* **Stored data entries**
■ ■ ■ ■

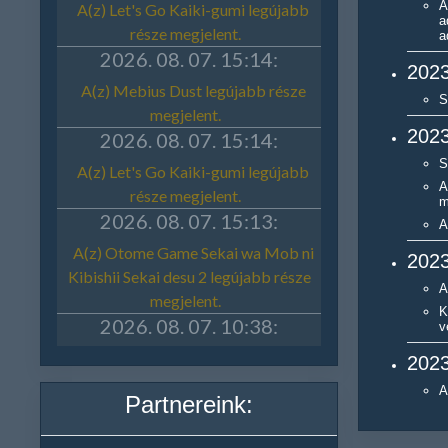
A
a
a
2023
S
2023
S
A
m
A
2023
A
K
v
2023
A
Partnereink:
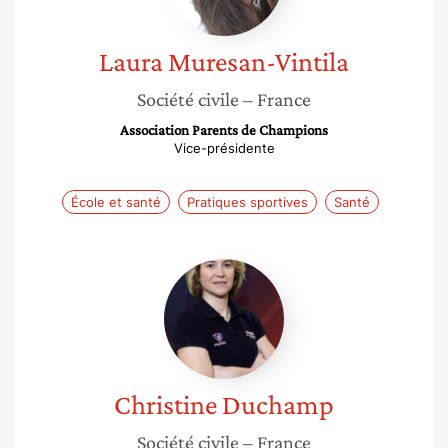
Laura
Muresan-Vintila
Société civile
– France
Association Parents de Champions
Vice-présidente
École et santé
Pratiques sportives
Santé
Christine
Duchamp
Christine
Duchamp
Société civile
– France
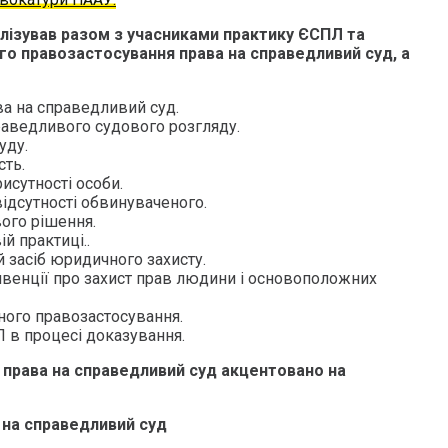
ізував разом з учасниками практику ЄСПЛ та
го правозастосування права на справедливий суд, а
ава на справедливий суд.
аведливого судового розгляду.
уду.
сть.
исутності особи.
ідсутності обвинуваченого.
ого рішення.
й практиці..
 засіб юридичного захисту.
венції про захист прав людини і основоположних
ого правозастосування.
 в процесі доказування.
 права на справедливий суд акцентовано на
а на справедливий суд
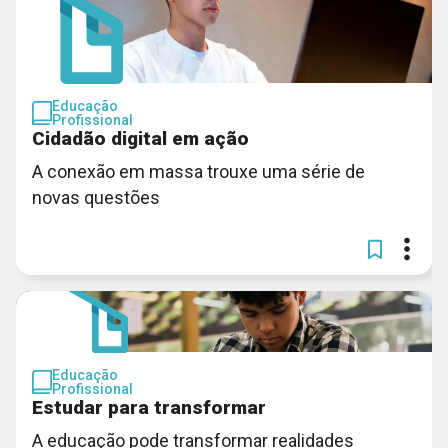
Educação
Profissional
Cidadão digital em ação
A conexão em massa trouxe uma série de
novas questões
Educação
Profissional
Estudar para transformar
A educação pode transformar realidades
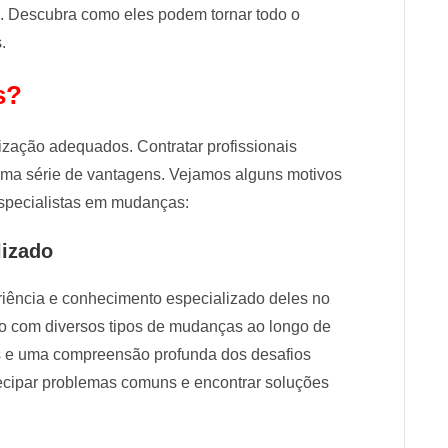
a. Descubra como eles podem tornar todo o
.
s?
zação adequados. Contratar profissionais
 uma série de vantagens. Vejamos alguns motivos
especialistas em mudanças:
lizado
eriência e conhecimento especializado deles no
o com diversos tipos de mudanças ao longo de
cas e uma compreensão profunda dos desafios
cipar problemas comuns e encontrar soluções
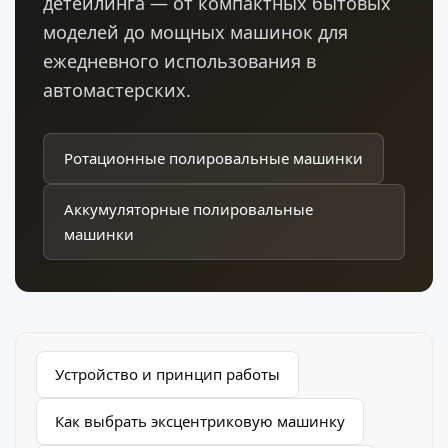
детейлинга — от компактных бытовых
моделей до мощных машинок для
ежедневного использования в
автомастерских.
Ротационные полировальные машинки
Аккумуляторные полировальные
машинки
Устройство и принцип работы
Как выбрать эксцентриковую машинку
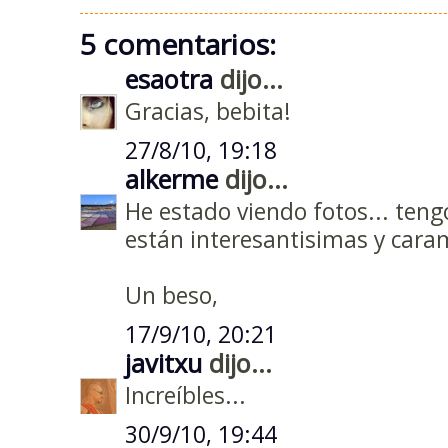
5 comentarios:
esaotra
dijo...
Gracias, bebita!
27/8/10, 19:18
alkerme
dijo...
He estado viendo fotos... teng
están interesantisimas y cara
Un beso,
17/9/10, 20:21
javitxu
dijo...
Increíbles...
30/9/10, 19:44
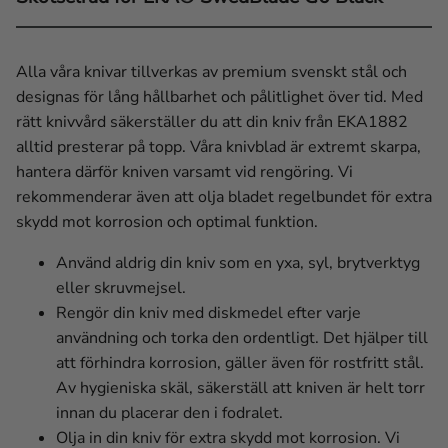
Alla våra knivar tillverkas av premium svenskt stål och
designas för lång hållbarhet och pålitlighet över tid. Med
rätt knivvård säkerställer du att din kniv från EKA1882
alltid presterar på topp. Våra knivblad är extremt skarpa,
hantera därför kniven varsamt vid rengöring. Vi
rekommenderar även att olja bladet regelbundet för extra
skydd mot korrosion och optimal funktion.
Använd aldrig din kniv som en yxa, syl, brytverktyg
eller skruvmejsel.
Rengör din kniv med diskmedel efter varje
användning och torka den ordentligt. Det hjälper till
att förhindra korrosion, gäller även för rostfritt stål.
Av hygieniska skäl, säkerställ att kniven är helt torr
innan du placerar den i fodralet.
Olja in din kniv för extra skydd mot korrosion. Vi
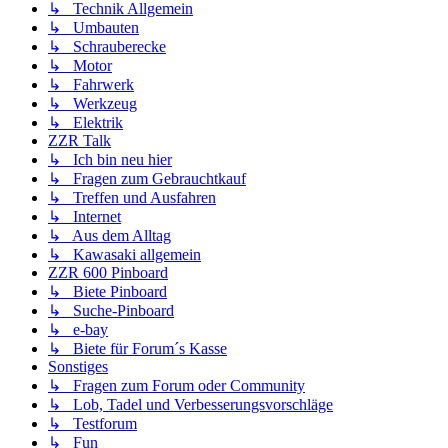
↳ Technik Allgemein
↳ Umbauten
↳ Schrauberecke
↳ Motor
↳ Fahrwerk
↳ Werkzeug
↳ Elektrik
ZZR Talk
↳ Ich bin neu hier
↳ Fragen zum Gebrauchtkauf
↳ Treffen und Ausfahren
↳ Internet
↳ Aus dem Alltag
↳ Kawasaki allgemein
ZZR 600 Pinboard
↳ Biete Pinboard
↳ Suche-Pinboard
↳ e-bay
↳ Biete für Forum´s Kasse
Sonstiges
↳ Fragen zum Forum oder Community
↳ Lob, Tadel und Verbesserungsvorschläge
↳ Testforum
↳ Fun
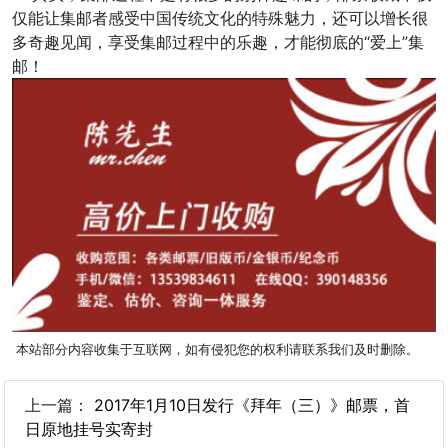
仅能让集邮者感受中国传统文化的特殊魅力，还可以增长很
多奇趣见闻，享受集邮过程中的乐趣，才能彻底的“爱上”集
邮！
本站部分内容收集于互联网，如有侵犯您的权利请联系我们及时删除。
上一篇：
2017年1月10日发行《拜年（三）》邮票，首
日原地挂号实寄封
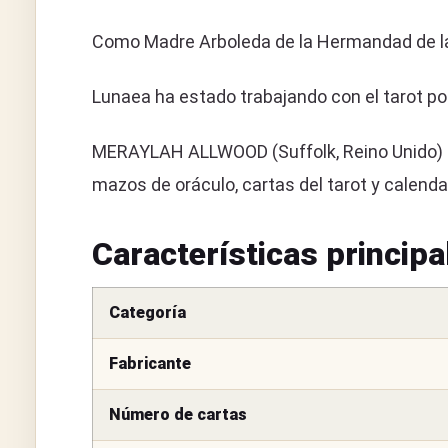
Como Madre Arboleda de la Hermandad de la 
Lunaea ha estado trabajando con el tarot p
MERAYLAH ALLWOOD (Suffolk, Reino Unido) es u
mazos de oráculo, cartas del tarot y calenda
Características principa
Categoría
Fabricante
Número de cartas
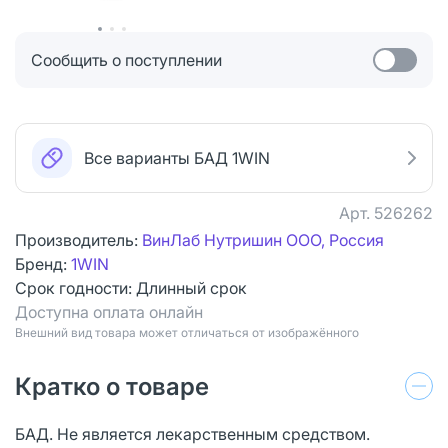
Сообщить о поступлении
Все варианты БАД 1WIN
Арт.
526262
Производитель:
ВинЛаб Нутришин ООО, Россия
Бренд:
1WIN
Срок годности:
Длинный срок
Доступна оплата онлайн
Bнешний вид товара может отличаться от изображённого
Кратко о товаре
БАД. Не является лекарственным средством.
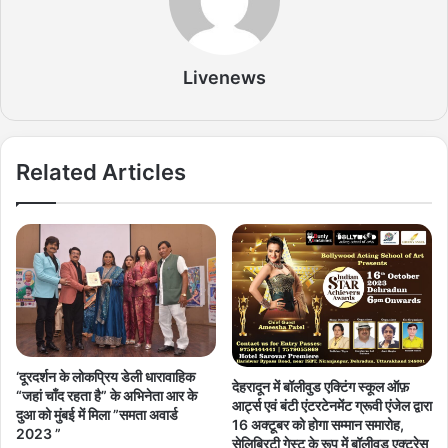
Livenews
Related Articles
‘दूरदर्शन के लोकप्रिय डेली धारावाहिक
देहरादून में बॉलीवुड एक्टिंग स्कूल ऑफ़
“जहां चाँद रहता है” के अभिनेता आर के
आर्ट्स एवं बंटी एंटरटेनमेंट ग्रूवी एंजेल द्वारा
दुआ को मुंबई में मिला ”समता अवार्ड
16 अक्टूबर को होगा सम्मान समारोह,
2023 ”
सेलिब्रिटी गेस्ट के रूप में बॉलीवुड एक्ट्रेस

■ ■ ■ ■

Transcribe the records from the line containing "仅能让集邮者感受中国传统文化的特殊魅力，还可以增长很" up to and including the line containing "БАД. Не является лекарственным средством.". Leave the pictures out of your transcription.

* **WRITTEN SOLUTION**
仅能让集邮者感受中国传统文化的特殊魅力，还可以增长很
多奇趣见闻，享受集邮过程中的乐趣，才能彻底的“爱上”集
邮！
本站部分内容收集于互联网，如有侵犯您的权利请联系我们及时删除。
上一篇：
2017年1月10日发行《拜年（三）》邮票，首
日原地挂号实寄封
Como Madre Arboleda de la Hermandad de la 
Lunaea ha estado trabajando con el tarot p
MERAYLAH ALLWOOD (Suffolk, Reino Unido) es u
mazos de oráculo, cartas del tarot y calenda
Características principa
Categoría
Fabricante
Número de cartas
Сообщить о поступлении
Все варианты БАД 1WIN
Арт.
526262
Производитель:
ВинЛаб Нутришин ООО, Россия
Бренд:
1WIN
Срок годности:
Длинный срок
Доступна оплата онлайн
Bнешний вид товара может отличаться от изображённого
Кратко о товаре
БАД. Не является лекарственным средством.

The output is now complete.